Moreover, the sociological turn caused us to write and think about food, design, hairdressers, fashion and sports as integral active elements of culture, so that newspapers who traditionally had reviewed literary books, started reviewing books on all possible domains of post-modern culture. In the last decades, we saw a gradual disappearing of the classical literary review by the sociologically inspired books. In certain media, it is told to journalists that writing about style, content, structure is not done in the media, that it is something for the universities and that it is elitist. I do not think I exaggerate when I say that in the Dutch speaking area literary reviews in newspapers are constantly under the domination of the sociological values, and less and less under the intrinsic artistic values, which are considered as old fashioned and certainly not hip, in fact not done. Literature had become a literacy, but you could as well quote from Madonna, Maradonna instead of Derrida. More, I once read in a progressive Flemish newspaper that anyone who was not interested in football, could no longer consider himself as an intellectual.

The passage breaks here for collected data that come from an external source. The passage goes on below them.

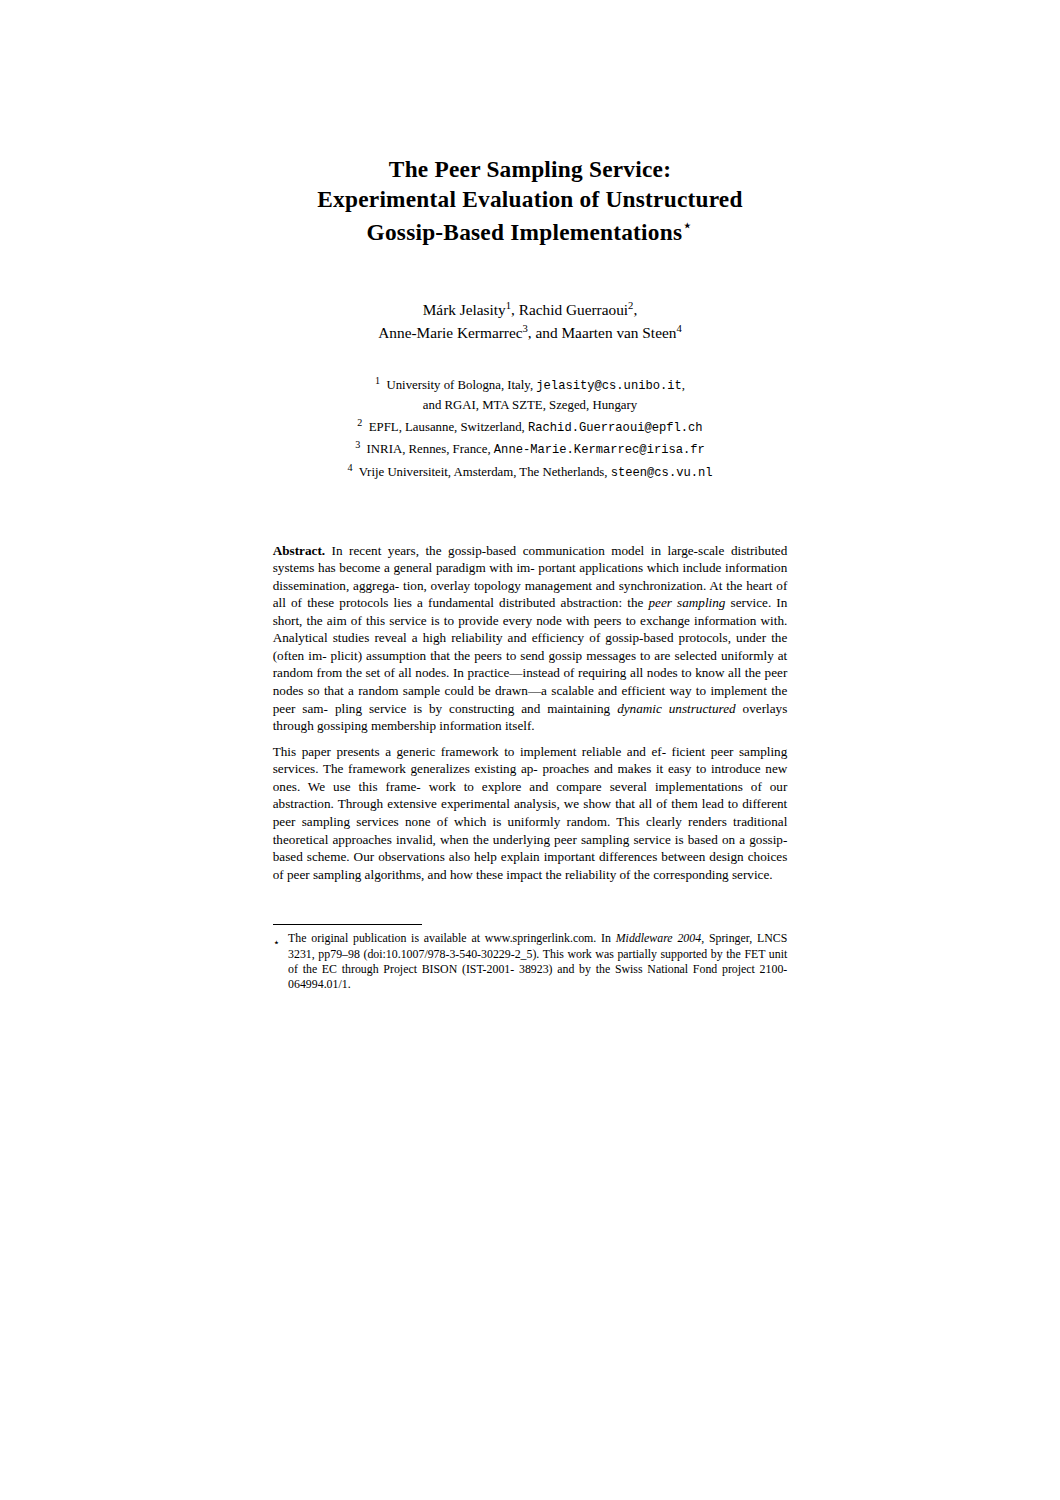The Peer Sampling Service:
Experimental Evaluation of Unstructured
Gossip-Based Implementations⋆
Márk Jelasity1, Rachid Guerraoui2,
Anne-Marie Kermarrec3, and Maarten van Steen4
1 University of Bologna, Italy, jelasity@cs.unibo.it,
and RGAI, MTA SZTE, Szeged, Hungary
2 EPFL, Lausanne, Switzerland, Rachid.Guerraoui@epfl.ch
3 INRIA, Rennes, France, Anne-Marie.Kermarrec@irisa.fr
4 Vrije Universiteit, Amsterdam, The Netherlands, steen@cs.vu.nl
Abstract. In recent years, the gossip-based communication model in large-scale distributed systems has become a general paradigm with im- portant applications which include information dissemination, aggrega- tion, overlay topology management and synchronization. At the heart of all of these protocols lies a fundamental distributed abstraction: the peer sampling service. In short, the aim of this service is to provide every node with peers to exchange information with. Analytical studies reveal a high reliability and efficiency of gossip-based protocols, under the (often im- plicit) assumption that the peers to send gossip messages to are selected uniformly at random from the set of all nodes. In practice—instead of requiring all nodes to know all the peer nodes so that a random sample could be drawn—a scalable and efficient way to implement the peer sam- pling service is by constructing and maintaining dynamic unstructured overlays through gossiping membership information itself.
This paper presents a generic framework to implement reliable and ef- ficient peer sampling services. The framework generalizes existing ap- proaches and makes it easy to introduce new ones. We use this frame- work to explore and compare several implementations of our abstraction. Through extensive experimental analysis, we show that all of them lead to different peer sampling services none of which is uniformly random. This clearly renders traditional theoretical approaches invalid, when the underlying peer sampling service is based on a gossip-based scheme. Our observations also help explain important differences between design choices of peer sampling algorithms, and how these impact the reliability of the corresponding service.
⋆
The original publication is available at www.springerlink.com. In Middleware 2004, Springer, LNCS 3231, pp79–98 (doi:10.1007/978-3-540-30229-2_5). This work was partially supported by the FET unit of the EC through Project BISON (IST-2001- 38923) and by the Swiss National Fond project 2100-064994.01/1.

What we in university colleges and universities expect from students, is no longer that they analyse, but that they put in a sociological context. Context analysis has mainly taken over from text analysis.

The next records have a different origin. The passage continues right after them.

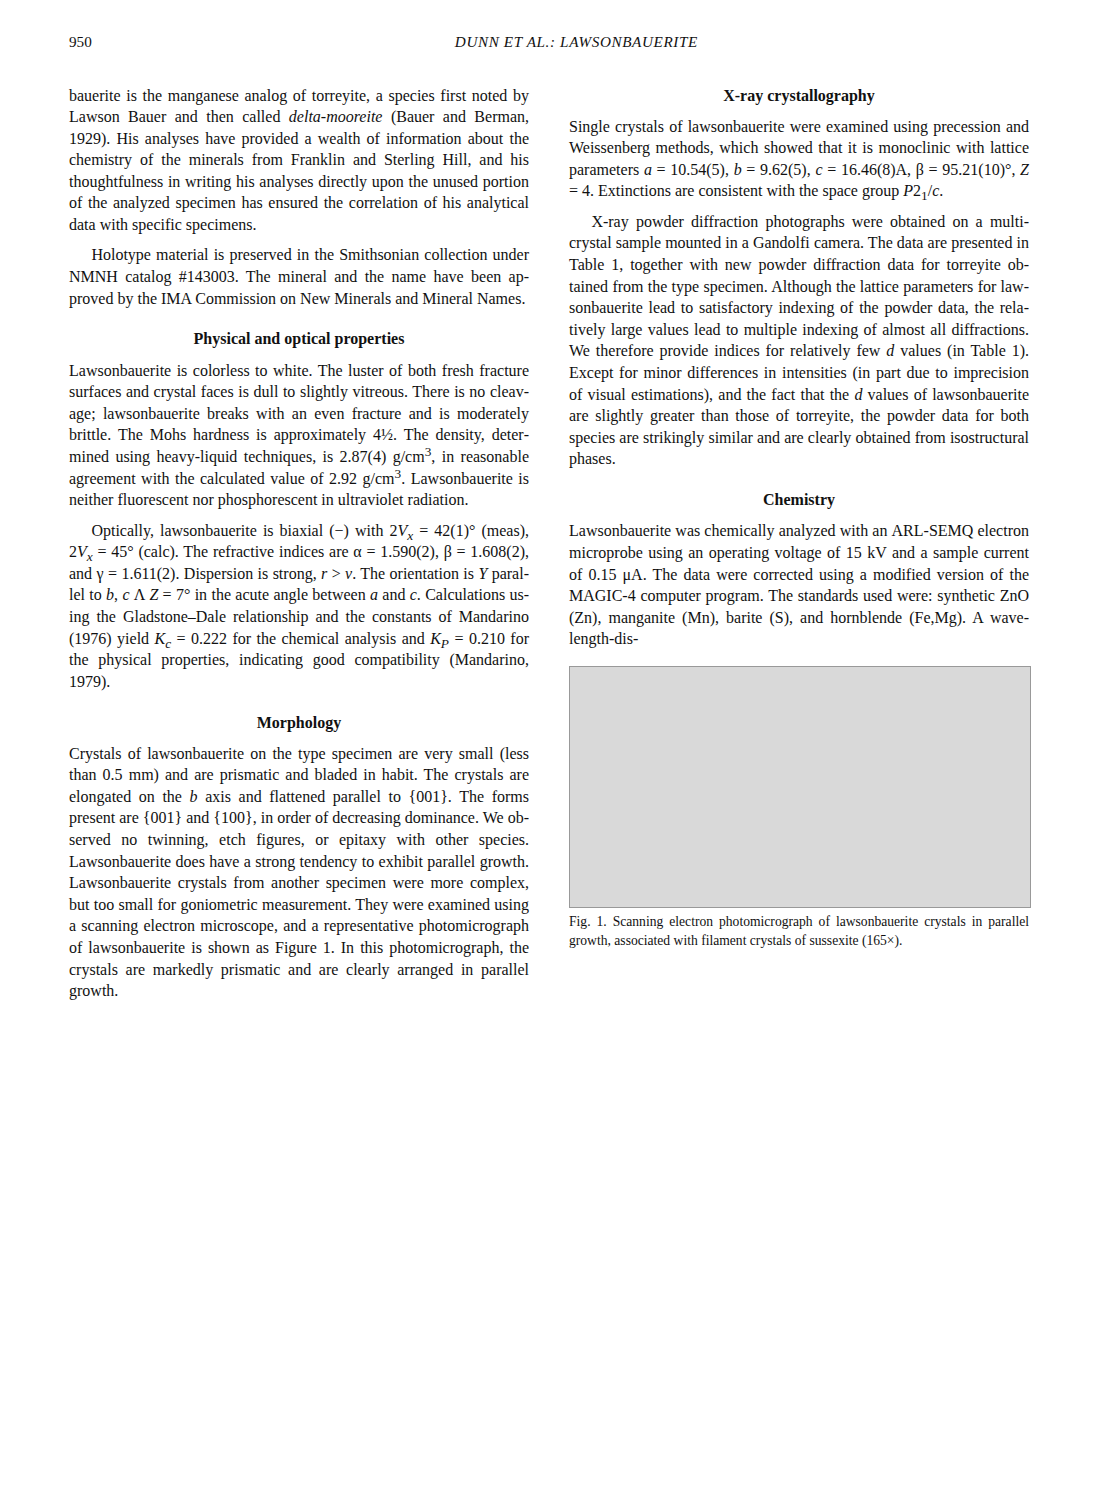950 DUNN ET AL.: LAWSONBAUERITE
bauerite is the manganese analog of torreyite, a species first noted by Lawson Bauer and then called delta-mooreite (Bauer and Berman, 1929). His analyses have provided a wealth of information about the chemistry of the minerals from Franklin and Sterling Hill, and his thoughtfulness in writing his analyses directly upon the unused portion of the analyzed specimen has ensured the correlation of his analytical data with specific specimens.
Holotype material is preserved in the Smithsonian collection under NMNH catalog #143003. The mineral and the name have been approved by the IMA Commission on New Minerals and Mineral Names.
Physical and optical properties
Lawsonbauerite is colorless to white. The luster of both fresh fracture surfaces and crystal faces is dull to slightly vitreous. There is no cleavage; lawsonbauerite breaks with an even fracture and is moderately brittle. The Mohs hardness is approximately 4½. The density, determined using heavy-liquid techniques, is 2.87(4) g/cm3, in reasonable agreement with the calculated value of 2.92 g/cm3. Lawsonbauerite is neither fluorescent nor phosphorescent in ultraviolet radiation.
Optically, lawsonbauerite is biaxial (−) with 2Vx = 42(1)° (meas), 2Vx = 45° (calc). The refractive indices are α = 1.590(2), β = 1.608(2), and γ = 1.611(2). Dispersion is strong, r > v. The orientation is Y parallel to b, c Λ Z = 7° in the acute angle between a and c. Calculations using the Gladstone–Dale relationship and the constants of Mandarino (1976) yield Kc = 0.222 for the chemical analysis and KP = 0.210 for the physical properties, indicating good compatibility (Mandarino, 1979).
Morphology
Crystals of lawsonbauerite on the type specimen are very small (less than 0.5 mm) and are prismatic and bladed in habit. The crystals are elongated on the b axis and flattened parallel to {001}. The forms present are {001} and {100}, in order of decreasing dominance. We observed no twinning, etch figures, or epitaxy with other species. Lawsonbauerite does have a strong tendency to exhibit parallel growth. Lawsonbauerite crystals from another specimen were more complex, but too small for goniometric measurement. They were examined using a scanning electron microscope, and a representative photomicrograph of lawsonbauerite is shown as Figure 1. In this photomicrograph, the crystals are markedly prismatic and are clearly arranged in parallel growth.
X-ray crystallography
Single crystals of lawsonbauerite were examined using precession and Weissenberg methods, which showed that it is monoclinic with lattice parameters a = 10.54(5), b = 9.62(5), c = 16.46(8)A, β = 95.21(10)°, Z = 4. Extinctions are consistent with the space group P21/c.
X-ray powder diffraction photographs were obtained on a multi-crystal sample mounted in a Gandolfi camera. The data are presented in Table 1, together with new powder diffraction data for torreyite obtained from the type specimen. Although the lattice parameters for lawsonbauerite lead to satisfactory indexing of the powder data, the relatively large values lead to multiple indexing of almost all diffractions. We therefore provide indices for relatively few d values (in Table 1). Except for minor differences in intensities (in part due to imprecision of visual estimations), and the fact that the d values of lawsonbauerite are slightly greater than those of torreyite, the powder data for both species are strikingly similar and are clearly obtained from isostructural phases.
Chemistry
Lawsonbauerite was chemically analyzed with an ARL-SEMQ electron microprobe using an operating voltage of 15 kV and a sample current of 0.15 μA. The data were corrected using a modified version of the MAGIC-4 computer program. The standards used were: synthetic ZnO (Zn), manganite (Mn), barite (S), and hornblende (Fe,Mg). A wavelength-dis-
Fig. 1. Scanning electron photomicrograph of lawsonbauerite crystals in parallel growth, associated with filament crystals of sussexite (165×).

Considering this sociological-contextual turn in literature studies, we see that it seems to connect quite evidently with the thesis of Peter Sloterdijk concerning post humanistic societies. The cry for more political engagement has led to the cry for more commitment concerning everyday themes, so that realism became the dominant discourse and the dominant criterion for evaluation of novels, for instance. We could also call this turn a journalistic turn. More and more novels are based on research, tackle ‘realistic’ plots or try to change the public attitude concerning certain problems. It is far from us to lament this aspect of social commitment, but it has marginalized the aesthetic discourses and its tradition of reading. Post-modern form has very often (not always) become an instrument of content, whereas all great modernist writing was based on the experiments with form. Aesthetic experiment is now seen as an old fashioned, elitist mannerist criterion, so that form has to become invisible. The irritation with form in today’s literary critique is a sign of the longing for smoothness of consumerism. Today’s literature seems still to bear the function of the regulation of the human park, maybe more than ever, but it is not certain if it still carries the responsibility of aesthetical emancipation. To my opinion, this explains largely the marginalisation of poetry in western late capitalistic societies as well, because it is the literary form which functions most outspokenly as aesthetical, non-functional text production.